## Task requirements:
Images excluded, reproduce each line of the records exactly as it stands.

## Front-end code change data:
··········

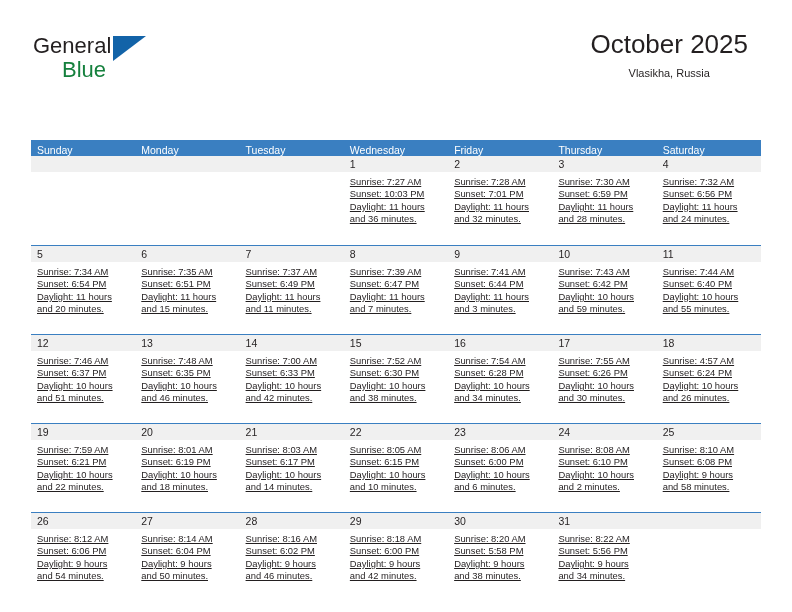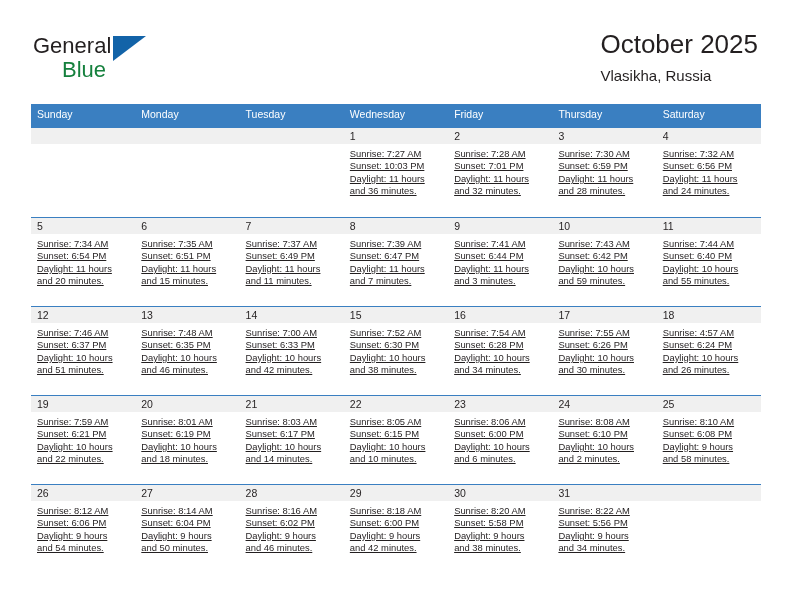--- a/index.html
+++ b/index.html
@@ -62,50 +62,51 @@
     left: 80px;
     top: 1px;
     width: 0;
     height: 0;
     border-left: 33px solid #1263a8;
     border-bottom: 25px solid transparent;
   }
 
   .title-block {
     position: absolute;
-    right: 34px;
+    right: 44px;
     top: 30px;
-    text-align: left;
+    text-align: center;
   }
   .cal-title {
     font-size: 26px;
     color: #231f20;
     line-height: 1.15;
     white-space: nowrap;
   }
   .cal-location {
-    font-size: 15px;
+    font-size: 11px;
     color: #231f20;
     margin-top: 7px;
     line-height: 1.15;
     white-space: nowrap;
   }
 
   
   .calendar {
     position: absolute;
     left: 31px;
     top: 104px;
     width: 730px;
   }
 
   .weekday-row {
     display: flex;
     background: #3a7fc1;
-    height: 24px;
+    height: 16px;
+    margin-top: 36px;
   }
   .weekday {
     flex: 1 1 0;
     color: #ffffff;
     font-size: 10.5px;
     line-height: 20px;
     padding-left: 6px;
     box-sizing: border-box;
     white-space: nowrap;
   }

··········

## Response to the exercise:
--- a/index.html
+++ b/index.html
@@ -62,50 +62,51 @@
     left: 80px;
     top: 1px;
     width: 0;
     height: 0;
     border-left: 33px solid #1263a8;
     border-bottom: 25px solid transparent;
   }
 
   .title-block {
     position: absolute;
-    right: 34px;
+    right: 44px;
     top: 30px;
-    text-align: left;
+    text-align: center;
   }
   .cal-title {
     font-size: 26px;
     color: #231f20;
     line-height: 1.15;
     white-space: nowrap;
   }
   .cal-location {
-    font-size: 15px;
+    font-size: 11px;
     color: #231f20;
     margin-top: 7px;
     line-height: 1.15;
     white-space: nowrap;
   }
 
   
   .calendar {
     position: absolute;
     left: 31px;
     top: 104px;
     width: 730px;
   }
 
   .weekday-row {
     display: flex;
     background: #3a7fc1;
-    height: 24px;
+    height: 16px;
+    margin-top: 36px;
   }
   .weekday {
     flex: 1 1 0;
     color: #ffffff;
     font-size: 10.5px;
     line-height: 20px;
     padding-left: 6px;
     box-sizing: border-box;
     white-space: nowrap;
   }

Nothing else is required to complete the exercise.